◆ Passage provided
╔══

Rethinking the Theory of the Firm: The Return of the Entrepreneur

Region: 

By Professor Charles O'Kelley, University of Seattle

For almost forty years, the Nexus-of-Contracts theory of the firm has dominated legal analysis of the modern corporation.  Under this theory, the corporation is merely a nexus for a set of contractual relations between officers, directors, shareholders, employees, consumers, and other constituents involved in the production and consumption activities of a particular “firm.”  In this dominant construct, there is no place for the entrepreneur—the dominant economic actor in the eyes of seminal theorists such as Frank Knight, Joseph Schumpeter and Ronald Coase, and, indeed, there is no place for command and authority. As I have argued elsewhere, this truncated view of the corporation is out of step with the evolving nature of modern firms and fails as a descriptive account of corporation law. Viewing the corporation as a surrogate for the entrepreneur, and, thus, as the owner of the firm, provides a descriptive bridge to the reality of the modern corporation.

Before the nexus-of-contracts theory of the firm, there was the “Berlian corporation.”  First set out in Berle and Means, The Modern Corporation and Private Property (1932), the Berlian corporation featured the separation of ownership and control.  The majority of voting shares were held by tens of thousands of passive, geographically dispersed, rationally apathetic persons.  A small handful of insiders—Princes of Industry—controlled the Berlian corporation.  According to Berle, these Princes of Industry had replaced the entrepreneur and operated the Berlian corporation without reference or concern for the dictates of the market that underlay traditional microeconomic theory. 

In the shadow of the Great Depression, the problem seemed not the displacement of the entrepreneur, but the need to gain social control over the Berlian corporation.  As Franklin Roosevelt famously noted (in a 1932 campaign speech authored by Berle), the second industrial revolution had done its work:

Our industrial plant is built; the problem just now is whether under existing conditions it is not overbuilt. . . . the day of the great promoter or the financial Titan, to whom we granted anything if only he would build, or develop, is over.  Our task now is not discovery or exploitation of natural resources, or necessarily producing more goods.  It is the soberer, less dramatic business of administering resources and plants already in hand, of seeking to reestablish foreign markets for our surplus production, of meeting the problem of under consumption, of adjusting production to consumption, of distributing wealth and products more equitably, of adapting existing economic organizations to the service of the people.  The day of enlightened administration has come.

And, indeed, the day of enlightened administration had come.  From the New Deal until the mid-1970s, Berle’s account played a central role in intellectual and policy discourse concerning the modern corporation.  The great Princes of industry were brought to heel, and not replaced by entrepreneurs, either in theory or practice.  Technocracy reigned, and the corporate CEO played a very constrained, managerial role compared to the Titans of old.

╚══

◆ Stated exercise 1
Reproduce the passage on the theory of the firm from "And, indeed, the day" down to "Titans of old.".
The listing that follows is unrelated to the passage on the theory of the firm.

Element position data

╔══

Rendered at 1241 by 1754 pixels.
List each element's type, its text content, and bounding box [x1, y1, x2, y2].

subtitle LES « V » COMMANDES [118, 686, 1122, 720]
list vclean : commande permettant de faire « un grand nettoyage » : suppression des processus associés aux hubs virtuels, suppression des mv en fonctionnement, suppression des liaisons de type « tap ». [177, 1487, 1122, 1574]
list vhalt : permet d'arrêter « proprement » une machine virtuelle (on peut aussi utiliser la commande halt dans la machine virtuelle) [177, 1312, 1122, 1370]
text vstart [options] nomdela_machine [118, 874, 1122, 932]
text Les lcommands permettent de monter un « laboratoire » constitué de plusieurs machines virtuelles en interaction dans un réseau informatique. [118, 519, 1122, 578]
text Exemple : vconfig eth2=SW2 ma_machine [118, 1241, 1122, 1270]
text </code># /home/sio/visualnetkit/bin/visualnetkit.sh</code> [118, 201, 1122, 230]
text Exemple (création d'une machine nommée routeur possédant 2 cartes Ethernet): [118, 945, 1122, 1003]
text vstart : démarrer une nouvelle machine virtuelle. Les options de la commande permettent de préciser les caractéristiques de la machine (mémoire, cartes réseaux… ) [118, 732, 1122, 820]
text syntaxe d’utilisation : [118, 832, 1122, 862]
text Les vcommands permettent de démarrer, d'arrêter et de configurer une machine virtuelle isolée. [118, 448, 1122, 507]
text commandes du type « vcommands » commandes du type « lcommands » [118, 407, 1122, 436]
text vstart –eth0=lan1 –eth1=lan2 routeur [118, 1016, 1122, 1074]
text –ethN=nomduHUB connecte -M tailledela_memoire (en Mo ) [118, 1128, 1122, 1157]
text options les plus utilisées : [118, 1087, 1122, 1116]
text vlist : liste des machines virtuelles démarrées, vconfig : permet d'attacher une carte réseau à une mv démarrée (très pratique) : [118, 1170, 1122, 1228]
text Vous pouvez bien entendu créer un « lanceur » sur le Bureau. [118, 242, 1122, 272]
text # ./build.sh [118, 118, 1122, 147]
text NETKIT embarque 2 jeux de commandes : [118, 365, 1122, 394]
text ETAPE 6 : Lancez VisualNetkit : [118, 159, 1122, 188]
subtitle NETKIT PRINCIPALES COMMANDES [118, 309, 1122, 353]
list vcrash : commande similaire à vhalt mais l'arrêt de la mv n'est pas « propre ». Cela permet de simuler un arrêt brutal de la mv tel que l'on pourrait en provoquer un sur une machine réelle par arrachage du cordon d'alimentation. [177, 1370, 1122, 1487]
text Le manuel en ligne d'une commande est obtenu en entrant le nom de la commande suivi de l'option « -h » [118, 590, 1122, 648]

╚══

◆ Stated exercise 2
In the listing, please update everything from its first line down to the line containing "List each element's" so that "bounding box" becomes "enclosing rectangle", leaving all else unchanged, and return only those lines.

◆ Written response 1
And, indeed, the day of enlightened administration had come.  From the New Deal until the mid-1970s, Berle’s account played a central role in intellectual and policy discourse concerning the modern corporation.  The great Princes of industry were brought to heel, and not replaced by entrepreneurs, either in theory or practice.  Technocracy reigned, and the corporate CEO played a very constrained, managerial role compared to the Titans of old.

◆ Written response 2
Rendered at 1241 by 1754 pixels.
List each element's type, its text content, and enclosing rectangle [x1, y1, x2, y2].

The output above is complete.